In 1992, Australian Prime Minister, Paul Keating, met the Queen of England. But things went terribly wrong for him when he violated royal etiquette and touched Queen Elizabeth. The British Press had a field day, roasting the Prime Minister for his gaffe, and conferring on him the title: “The Lizard of Oz.”
Several years afterward, Pat and I had the privilege of stopping over in London on the way to Nairobi, Kenya, to teach in a Bible School. One day we went to see Buckingham Palace, one of the residences of Queen Elizabeth. We peered through the wrought-iron fence surrounding it and watched the pageantry of the changing of the Palace Guard. But the queen must not have known we were in town, because she did not invite us for tea.
Looking back, it is a good thing the queen was busy with other things that day, because we had no idea of the protocol for meeting royalty. If we had met her, we probably would have made “The Lizard of Oz” look good.
The official protocol for approaching royalty includes things like: 1) Not initiating a handshake or touching the queen; 2) Bowing your head or doing a curtsy when introduced; 3) Only addressing her as “Her Imperial Majesty, the Queen,” not Liz or Lizzy; 4) Not laughing or making jokes in her presence; 5) Always making eye contact with her when she speaks; And, 6) Never slouching or crossing your arms in her presence.
I doubt that any of us will ever have an audience with royalty—But that is fine, because, through Jesus, we can have an audience with the King of all kings. God is the King over every earthly leader or royal throne.
One of the greatest earthly kings, Nebuchadnezzar, King of Babylon (605-562 BC), said, “I blessed the Most High and praised and honored Him who lives forever; For His dominion is an everlasting dominion, and His kingdom endures from generation to generation. All the inhabitants of the earth are accounted as nothing, but He does according to His will in the host of heaven and among the inhabitants of earth; and no one can ward off His hand or say to Him, ‘What have You done?’” (Daniel 4:34, 35). He concluded: “Now I, Nebuchadnezzar, praise, exalt and honor the King of heaven, for all His works are true and His ways just, and He is able to humble those who walk in pride” (verse 37).

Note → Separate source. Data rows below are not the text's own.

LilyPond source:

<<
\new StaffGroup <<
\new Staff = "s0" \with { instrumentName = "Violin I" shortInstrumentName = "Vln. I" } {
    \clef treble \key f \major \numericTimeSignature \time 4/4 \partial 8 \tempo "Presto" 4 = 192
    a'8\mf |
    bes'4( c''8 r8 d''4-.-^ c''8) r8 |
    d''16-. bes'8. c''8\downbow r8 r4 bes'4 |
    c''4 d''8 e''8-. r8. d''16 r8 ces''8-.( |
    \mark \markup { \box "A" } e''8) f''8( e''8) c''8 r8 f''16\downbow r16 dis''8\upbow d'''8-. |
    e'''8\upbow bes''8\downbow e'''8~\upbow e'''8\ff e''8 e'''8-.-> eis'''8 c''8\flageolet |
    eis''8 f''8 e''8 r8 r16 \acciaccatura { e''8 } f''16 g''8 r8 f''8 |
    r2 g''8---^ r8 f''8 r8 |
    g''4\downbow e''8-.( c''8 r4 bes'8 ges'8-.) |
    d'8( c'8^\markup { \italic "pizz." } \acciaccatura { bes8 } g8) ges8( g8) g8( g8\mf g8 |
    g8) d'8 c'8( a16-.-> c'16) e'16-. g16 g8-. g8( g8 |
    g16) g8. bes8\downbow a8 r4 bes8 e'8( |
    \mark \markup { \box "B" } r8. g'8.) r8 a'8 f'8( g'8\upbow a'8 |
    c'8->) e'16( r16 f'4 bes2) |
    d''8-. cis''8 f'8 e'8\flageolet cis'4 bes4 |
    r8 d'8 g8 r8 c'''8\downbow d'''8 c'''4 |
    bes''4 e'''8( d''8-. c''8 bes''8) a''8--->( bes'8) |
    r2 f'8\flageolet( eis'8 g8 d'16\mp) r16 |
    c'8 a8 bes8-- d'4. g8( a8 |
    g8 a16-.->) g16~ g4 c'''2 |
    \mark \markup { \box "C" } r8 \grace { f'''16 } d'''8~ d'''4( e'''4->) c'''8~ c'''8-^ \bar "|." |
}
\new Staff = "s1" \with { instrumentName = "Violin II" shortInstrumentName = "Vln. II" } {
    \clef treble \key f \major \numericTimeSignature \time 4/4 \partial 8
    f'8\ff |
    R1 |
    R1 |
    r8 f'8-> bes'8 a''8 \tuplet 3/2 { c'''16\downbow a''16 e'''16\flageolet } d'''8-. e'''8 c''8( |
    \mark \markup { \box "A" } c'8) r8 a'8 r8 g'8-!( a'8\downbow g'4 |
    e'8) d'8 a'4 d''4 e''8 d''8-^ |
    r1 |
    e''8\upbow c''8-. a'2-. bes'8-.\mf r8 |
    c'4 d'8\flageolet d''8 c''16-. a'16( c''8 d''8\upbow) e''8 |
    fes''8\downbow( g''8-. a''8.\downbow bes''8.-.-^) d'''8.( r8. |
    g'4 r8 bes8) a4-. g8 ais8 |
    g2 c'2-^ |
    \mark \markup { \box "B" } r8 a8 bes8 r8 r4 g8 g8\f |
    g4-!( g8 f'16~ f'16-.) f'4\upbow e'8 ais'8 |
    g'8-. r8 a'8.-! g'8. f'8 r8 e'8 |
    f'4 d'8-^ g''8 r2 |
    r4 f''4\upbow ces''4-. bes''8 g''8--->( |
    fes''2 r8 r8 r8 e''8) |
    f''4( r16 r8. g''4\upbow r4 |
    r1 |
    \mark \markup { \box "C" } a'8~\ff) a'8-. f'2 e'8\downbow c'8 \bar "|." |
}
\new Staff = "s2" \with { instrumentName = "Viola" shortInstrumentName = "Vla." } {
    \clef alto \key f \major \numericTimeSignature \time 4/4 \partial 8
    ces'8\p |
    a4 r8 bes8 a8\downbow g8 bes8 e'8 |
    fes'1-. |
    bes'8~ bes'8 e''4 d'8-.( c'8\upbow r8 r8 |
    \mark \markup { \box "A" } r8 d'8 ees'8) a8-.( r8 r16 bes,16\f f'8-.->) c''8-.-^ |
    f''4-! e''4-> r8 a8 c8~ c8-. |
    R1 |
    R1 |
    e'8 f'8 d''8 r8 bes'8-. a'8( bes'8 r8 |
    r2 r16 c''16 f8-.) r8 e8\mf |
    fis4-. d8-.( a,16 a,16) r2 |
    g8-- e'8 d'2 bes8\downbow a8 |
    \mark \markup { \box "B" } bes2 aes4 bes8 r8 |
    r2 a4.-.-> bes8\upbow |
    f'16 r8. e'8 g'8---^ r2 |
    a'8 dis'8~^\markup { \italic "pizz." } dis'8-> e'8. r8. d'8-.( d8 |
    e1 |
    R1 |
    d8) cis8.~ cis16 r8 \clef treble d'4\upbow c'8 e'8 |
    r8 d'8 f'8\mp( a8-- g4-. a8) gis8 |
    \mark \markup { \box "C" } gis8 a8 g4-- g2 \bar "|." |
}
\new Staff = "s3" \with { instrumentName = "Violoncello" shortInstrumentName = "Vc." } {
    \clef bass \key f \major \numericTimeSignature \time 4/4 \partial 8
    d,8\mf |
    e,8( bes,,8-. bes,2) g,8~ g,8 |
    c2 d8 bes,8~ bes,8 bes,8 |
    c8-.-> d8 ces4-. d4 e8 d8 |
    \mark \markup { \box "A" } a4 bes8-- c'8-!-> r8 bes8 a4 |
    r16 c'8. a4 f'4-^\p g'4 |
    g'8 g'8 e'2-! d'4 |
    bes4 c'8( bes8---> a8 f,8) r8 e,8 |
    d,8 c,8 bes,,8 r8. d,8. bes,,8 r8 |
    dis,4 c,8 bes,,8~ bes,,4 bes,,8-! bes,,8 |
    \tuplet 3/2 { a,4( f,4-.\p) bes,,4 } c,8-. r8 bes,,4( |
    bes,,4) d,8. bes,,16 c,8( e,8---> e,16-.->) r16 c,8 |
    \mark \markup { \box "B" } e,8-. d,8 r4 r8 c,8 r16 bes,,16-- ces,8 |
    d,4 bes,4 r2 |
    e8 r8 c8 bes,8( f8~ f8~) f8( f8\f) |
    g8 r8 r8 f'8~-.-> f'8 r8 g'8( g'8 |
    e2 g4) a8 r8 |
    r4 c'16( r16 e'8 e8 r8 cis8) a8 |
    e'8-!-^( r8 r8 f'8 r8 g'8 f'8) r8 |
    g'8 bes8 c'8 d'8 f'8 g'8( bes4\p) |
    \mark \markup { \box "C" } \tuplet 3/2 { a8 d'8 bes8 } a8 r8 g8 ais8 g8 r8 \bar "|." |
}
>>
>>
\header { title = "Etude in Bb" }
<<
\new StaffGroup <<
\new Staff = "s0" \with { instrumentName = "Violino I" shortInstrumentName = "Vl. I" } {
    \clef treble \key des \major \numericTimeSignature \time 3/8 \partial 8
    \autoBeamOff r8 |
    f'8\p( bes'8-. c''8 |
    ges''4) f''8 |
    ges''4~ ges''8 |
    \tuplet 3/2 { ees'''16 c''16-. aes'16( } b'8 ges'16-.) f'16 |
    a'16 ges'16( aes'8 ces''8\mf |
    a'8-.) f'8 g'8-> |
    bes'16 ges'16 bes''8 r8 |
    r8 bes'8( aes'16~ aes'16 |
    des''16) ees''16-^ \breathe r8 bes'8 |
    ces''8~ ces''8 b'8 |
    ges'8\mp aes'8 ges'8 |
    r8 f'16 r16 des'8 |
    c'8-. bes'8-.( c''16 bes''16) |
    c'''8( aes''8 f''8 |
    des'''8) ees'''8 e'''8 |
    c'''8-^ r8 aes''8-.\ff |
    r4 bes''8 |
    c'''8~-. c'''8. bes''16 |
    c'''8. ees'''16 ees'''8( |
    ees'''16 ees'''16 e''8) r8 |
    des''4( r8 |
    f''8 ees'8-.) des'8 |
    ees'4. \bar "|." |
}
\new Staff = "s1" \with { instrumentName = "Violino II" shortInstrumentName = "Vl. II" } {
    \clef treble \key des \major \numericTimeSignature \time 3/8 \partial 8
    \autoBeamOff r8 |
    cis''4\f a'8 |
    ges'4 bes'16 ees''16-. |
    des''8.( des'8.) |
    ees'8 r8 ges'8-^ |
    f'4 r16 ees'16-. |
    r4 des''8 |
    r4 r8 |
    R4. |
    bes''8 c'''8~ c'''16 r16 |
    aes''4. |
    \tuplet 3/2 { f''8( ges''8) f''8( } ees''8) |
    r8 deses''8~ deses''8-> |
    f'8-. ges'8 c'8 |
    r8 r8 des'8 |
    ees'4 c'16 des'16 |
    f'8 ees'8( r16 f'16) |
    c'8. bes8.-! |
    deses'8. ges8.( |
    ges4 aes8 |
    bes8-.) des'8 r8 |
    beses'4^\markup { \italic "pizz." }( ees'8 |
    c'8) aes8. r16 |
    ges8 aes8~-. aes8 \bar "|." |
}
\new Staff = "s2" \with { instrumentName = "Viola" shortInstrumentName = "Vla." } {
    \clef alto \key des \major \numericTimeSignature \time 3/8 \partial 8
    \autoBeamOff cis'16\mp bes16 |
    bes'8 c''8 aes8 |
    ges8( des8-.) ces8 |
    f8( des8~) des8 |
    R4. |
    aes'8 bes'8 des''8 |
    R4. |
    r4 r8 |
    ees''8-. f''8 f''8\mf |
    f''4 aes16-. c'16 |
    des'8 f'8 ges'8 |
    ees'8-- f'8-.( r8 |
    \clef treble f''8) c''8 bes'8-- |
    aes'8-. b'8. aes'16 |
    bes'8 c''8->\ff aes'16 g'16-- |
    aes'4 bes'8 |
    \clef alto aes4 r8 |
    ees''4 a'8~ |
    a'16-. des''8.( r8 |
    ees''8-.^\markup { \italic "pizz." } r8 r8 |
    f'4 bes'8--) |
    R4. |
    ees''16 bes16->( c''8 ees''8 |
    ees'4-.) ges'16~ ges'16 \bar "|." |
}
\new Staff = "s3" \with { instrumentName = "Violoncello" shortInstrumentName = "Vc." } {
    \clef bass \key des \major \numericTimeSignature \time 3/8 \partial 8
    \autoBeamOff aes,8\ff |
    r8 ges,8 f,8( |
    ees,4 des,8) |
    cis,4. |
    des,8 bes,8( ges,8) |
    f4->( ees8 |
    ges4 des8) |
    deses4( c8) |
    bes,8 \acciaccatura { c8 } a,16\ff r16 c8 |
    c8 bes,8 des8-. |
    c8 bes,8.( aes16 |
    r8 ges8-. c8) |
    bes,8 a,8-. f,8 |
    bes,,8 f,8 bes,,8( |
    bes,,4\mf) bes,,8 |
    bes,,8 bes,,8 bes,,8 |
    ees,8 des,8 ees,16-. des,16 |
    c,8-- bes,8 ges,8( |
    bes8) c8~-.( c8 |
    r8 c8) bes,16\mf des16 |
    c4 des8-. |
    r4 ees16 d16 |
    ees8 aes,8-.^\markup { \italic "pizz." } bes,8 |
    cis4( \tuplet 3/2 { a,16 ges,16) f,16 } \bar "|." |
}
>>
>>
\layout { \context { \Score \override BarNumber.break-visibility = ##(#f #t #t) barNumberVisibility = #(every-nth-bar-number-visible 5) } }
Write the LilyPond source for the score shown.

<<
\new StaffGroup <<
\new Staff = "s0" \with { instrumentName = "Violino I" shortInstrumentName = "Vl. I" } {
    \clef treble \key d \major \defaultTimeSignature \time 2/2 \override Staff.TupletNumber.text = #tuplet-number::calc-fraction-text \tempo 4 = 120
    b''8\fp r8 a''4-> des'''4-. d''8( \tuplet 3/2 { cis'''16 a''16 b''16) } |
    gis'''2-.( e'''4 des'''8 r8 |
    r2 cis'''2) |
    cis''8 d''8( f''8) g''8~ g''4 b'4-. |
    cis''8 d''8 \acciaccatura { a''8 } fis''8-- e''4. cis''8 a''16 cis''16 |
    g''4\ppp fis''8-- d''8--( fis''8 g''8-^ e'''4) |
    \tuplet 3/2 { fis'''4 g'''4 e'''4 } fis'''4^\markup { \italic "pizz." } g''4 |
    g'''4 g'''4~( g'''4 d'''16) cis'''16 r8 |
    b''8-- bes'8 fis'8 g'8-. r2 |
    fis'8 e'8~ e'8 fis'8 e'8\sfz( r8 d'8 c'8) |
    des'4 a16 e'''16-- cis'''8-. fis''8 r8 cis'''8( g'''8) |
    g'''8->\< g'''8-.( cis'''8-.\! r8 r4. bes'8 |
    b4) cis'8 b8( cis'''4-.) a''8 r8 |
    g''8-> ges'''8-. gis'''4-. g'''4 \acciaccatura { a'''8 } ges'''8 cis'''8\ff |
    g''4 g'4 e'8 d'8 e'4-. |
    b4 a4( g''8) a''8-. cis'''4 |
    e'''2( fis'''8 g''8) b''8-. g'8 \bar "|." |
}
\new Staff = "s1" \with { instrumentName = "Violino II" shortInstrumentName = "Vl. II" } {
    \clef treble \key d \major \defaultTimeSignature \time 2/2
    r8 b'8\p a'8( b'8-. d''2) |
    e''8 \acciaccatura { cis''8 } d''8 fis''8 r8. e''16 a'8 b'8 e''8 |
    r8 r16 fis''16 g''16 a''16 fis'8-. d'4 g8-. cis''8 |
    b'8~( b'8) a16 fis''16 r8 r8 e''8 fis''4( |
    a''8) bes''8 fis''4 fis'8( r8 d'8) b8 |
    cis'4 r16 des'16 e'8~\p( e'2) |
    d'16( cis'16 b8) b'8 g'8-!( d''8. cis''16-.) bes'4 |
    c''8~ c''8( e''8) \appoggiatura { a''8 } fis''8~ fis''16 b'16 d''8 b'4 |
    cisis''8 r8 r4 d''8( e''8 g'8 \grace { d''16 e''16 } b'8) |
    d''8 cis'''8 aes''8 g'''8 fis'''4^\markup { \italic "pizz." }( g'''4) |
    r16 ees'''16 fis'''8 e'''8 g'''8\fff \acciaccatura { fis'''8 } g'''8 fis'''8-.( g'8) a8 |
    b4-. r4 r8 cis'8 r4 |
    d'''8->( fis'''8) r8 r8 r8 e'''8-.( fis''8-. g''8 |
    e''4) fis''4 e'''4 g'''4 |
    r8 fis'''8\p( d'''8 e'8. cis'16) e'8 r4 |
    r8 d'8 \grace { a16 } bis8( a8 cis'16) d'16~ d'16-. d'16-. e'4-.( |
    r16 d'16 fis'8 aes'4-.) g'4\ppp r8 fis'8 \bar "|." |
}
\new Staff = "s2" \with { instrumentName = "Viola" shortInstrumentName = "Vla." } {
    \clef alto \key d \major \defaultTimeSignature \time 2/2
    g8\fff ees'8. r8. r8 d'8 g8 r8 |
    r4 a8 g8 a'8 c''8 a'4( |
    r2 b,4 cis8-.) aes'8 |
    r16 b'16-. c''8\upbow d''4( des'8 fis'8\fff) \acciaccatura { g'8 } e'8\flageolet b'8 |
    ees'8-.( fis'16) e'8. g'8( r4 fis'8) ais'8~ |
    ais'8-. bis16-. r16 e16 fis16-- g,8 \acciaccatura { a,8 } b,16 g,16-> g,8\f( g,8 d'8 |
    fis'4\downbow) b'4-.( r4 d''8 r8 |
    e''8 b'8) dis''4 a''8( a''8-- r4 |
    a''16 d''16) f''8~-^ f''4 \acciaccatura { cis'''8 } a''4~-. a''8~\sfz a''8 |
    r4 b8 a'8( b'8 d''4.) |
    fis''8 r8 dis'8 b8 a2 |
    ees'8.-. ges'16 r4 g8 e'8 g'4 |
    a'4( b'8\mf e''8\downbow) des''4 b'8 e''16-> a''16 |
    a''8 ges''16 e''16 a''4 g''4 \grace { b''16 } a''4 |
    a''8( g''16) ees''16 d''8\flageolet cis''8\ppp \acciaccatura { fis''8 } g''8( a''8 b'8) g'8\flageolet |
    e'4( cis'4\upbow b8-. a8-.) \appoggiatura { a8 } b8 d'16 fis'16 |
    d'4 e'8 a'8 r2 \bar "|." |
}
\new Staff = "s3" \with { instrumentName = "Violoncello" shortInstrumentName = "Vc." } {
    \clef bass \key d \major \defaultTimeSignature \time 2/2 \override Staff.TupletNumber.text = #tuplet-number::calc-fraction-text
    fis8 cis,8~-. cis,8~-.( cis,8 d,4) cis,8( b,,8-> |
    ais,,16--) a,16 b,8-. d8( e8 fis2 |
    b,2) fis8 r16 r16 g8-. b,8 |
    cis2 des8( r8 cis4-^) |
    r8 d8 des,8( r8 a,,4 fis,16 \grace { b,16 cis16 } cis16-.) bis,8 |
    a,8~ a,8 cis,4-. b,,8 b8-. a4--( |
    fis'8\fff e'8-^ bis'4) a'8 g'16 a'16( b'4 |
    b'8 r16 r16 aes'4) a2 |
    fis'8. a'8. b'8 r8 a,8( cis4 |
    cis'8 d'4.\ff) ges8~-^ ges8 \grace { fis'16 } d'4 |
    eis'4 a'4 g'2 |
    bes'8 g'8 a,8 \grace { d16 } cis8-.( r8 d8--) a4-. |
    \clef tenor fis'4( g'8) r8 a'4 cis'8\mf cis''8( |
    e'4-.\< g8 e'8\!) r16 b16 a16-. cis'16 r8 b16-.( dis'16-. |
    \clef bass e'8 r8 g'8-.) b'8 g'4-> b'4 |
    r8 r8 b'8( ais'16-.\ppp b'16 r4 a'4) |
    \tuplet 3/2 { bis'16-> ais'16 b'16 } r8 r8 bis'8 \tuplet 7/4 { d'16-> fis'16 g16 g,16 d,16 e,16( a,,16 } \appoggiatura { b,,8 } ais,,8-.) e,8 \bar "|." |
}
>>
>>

So, how would you approach such a great king? One answer is found in Hebrews 10:19, 20: “We have confidence to enter the holy place by the blood of Jesus, by a new and living way which He inaugurated for us through the veil, that is, His flesh.” The primary protocol—the etiquette for an audience with the King—is the blood of Jesus!
What do we need to enter the presence of the King?
FIRST: We need CONFIDENCE—“We have confidence to enter the holy place by the blood of Jesus” (Hebrews 10:19). This “holy place” speaks of the very presence of God. It pictures the Holy of Holies that was behind the veil that separated it from the Holy Place in the Tabernacle and Temple. This was where God dwelt and met Aaron and later High Priests on the Day of Atonement. Access to this Holy Place was restricted to the High Priest on one day per year.
In the presence of a great King, you would think confidence would be scarce. But standing on the blood of Jesus, you realize you are there by His worth, through His sacrifice, by His grace—So you can have boldness because of His merit, not your own.
SECOND: We need ACCESS—“By a new and living way which He inaugurated for us through the veil, that is, His flesh” (verse 20). The believer’s access to God is available by a “new and living way.” We now come to God, not through the old way of dead sacrifices, but through the new way of a living Savior. Jesus initiated for believers a new way to God. That new way was through “the veil, that is, His flesh.”
Mark recorded: “Jesus uttered a loud cry and breathed His last. And the veil of the Temple was torn in two from the top to the bottom” (Mark 15:37, 38). When he gave his flesh as a sacrifice, the veil in the Temple, that symbolically barred access to God, was torn completely in two, allowing entrance to the Holy of Holies—God’s presence.
THIRD: We need A MEDIATOR—“And since we have a great priest over the house of God, let us draw near” (verses 21, 22a). We can come into God’s presence because we have a mediator to intercede for us. John wrote, “If anyone sins, we have an advocate with the Father, Jesus Christ the Righteous; And He Himself is the propitiation for our sins; and not for ours only, but also for those of the whole world” (1 John 2:1, 2).
When we approach the King, we need someone who can mediate for us in His presence. That is what Jesus does, “For there is one God, and one Mediator also between God and men, the man Christ Jesus” (1 Timothy 2:5).
I hope you will seek an audience with the King of kings, and not wait until you are summoned to His presence. Jesus paid the penalty for all your sins and provides access so you can come boldly into the presence of the King, as He also intercedes for your failures. “He is able also to save forever those who draw near to God through Him, since He always lives to make intercession for them” (Hebrews 7:25). He—the very King of the universe—invites you to come to Him through faith in His Son.